Provided information>
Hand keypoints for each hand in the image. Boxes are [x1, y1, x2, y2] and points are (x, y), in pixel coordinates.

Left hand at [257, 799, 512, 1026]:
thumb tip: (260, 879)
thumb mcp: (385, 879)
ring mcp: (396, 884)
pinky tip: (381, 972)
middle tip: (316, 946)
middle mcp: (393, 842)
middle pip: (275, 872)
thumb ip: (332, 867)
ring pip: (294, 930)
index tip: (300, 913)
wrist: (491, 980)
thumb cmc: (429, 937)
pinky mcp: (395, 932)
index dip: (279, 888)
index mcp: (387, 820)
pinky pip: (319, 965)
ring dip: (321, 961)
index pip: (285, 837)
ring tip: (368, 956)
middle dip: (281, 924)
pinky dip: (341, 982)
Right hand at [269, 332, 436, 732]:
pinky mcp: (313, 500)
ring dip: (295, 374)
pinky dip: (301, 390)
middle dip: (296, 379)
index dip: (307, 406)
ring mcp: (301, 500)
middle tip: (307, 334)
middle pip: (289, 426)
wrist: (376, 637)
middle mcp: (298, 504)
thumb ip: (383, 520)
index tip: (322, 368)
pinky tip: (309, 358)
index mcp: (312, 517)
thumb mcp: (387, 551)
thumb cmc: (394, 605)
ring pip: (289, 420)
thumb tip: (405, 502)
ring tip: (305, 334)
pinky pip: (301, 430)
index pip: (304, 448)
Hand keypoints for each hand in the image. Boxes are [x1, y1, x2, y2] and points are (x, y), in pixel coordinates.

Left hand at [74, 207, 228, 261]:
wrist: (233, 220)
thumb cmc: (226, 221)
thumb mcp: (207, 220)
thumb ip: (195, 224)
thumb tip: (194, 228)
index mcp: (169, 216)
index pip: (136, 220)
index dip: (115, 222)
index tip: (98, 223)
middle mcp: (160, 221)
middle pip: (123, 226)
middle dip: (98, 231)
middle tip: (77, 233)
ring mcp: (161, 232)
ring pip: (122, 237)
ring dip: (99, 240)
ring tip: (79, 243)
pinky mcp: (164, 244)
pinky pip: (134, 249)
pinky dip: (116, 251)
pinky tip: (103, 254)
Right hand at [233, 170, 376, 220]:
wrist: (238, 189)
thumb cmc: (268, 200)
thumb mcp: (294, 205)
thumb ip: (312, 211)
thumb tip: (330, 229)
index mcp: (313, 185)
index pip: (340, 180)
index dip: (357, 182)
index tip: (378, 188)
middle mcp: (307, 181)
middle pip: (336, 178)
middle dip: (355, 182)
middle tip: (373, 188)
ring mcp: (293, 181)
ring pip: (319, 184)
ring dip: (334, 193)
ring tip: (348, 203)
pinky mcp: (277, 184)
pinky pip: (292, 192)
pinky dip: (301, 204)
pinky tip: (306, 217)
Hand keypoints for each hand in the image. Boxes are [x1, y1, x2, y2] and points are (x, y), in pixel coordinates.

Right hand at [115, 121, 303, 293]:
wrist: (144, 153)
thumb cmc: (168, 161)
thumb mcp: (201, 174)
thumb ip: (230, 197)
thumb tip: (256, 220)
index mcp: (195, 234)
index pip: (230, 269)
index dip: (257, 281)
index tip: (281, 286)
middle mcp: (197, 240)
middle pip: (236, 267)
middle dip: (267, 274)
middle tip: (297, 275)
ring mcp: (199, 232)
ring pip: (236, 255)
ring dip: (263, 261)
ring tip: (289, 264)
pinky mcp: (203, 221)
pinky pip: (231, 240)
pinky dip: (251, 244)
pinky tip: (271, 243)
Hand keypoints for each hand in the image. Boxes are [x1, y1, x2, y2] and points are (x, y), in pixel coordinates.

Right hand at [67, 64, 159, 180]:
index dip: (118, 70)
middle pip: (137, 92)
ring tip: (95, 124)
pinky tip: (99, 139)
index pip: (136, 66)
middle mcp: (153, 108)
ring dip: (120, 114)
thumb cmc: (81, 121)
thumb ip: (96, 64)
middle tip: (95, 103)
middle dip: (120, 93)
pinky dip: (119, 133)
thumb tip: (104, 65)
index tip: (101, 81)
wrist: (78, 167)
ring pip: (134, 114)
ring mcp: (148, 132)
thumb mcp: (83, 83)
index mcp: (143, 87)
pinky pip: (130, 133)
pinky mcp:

Exercise objective>
Your answer should hold only the lines from the one with "ring pip: (236, 255)" through the end of the listing above, both ends included, written out exactly.

Result below>
ring pip: (236, 255)
ring dip: (263, 261)
ring tip: (289, 264)
pinky mcp: (203, 221)
pinky pip: (231, 240)
pinky dip: (251, 244)
pinky tip: (271, 243)
Hand keypoints for each hand in the image. Boxes are [x1, y1, x2, y2] and points are (x, y), in pixel coordinates.

Right hand at [67, 64, 159, 180]:
index dip: (118, 70)
middle pip: (137, 92)
ring tip: (95, 124)
pinky tip: (99, 139)
index pip: (136, 66)
middle mcp: (153, 108)
ring dip: (120, 114)
thumb cmc: (81, 121)
thumb ip: (96, 64)
middle tip: (95, 103)
middle dip: (120, 93)
pinky dip: (119, 133)
thumb tip: (104, 65)
index tip: (101, 81)
wrist: (78, 167)
ring pip: (134, 114)
ring mcp: (148, 132)
thumb mcp: (83, 83)
index mcp: (143, 87)
pinky pip: (130, 133)
pinky mcp:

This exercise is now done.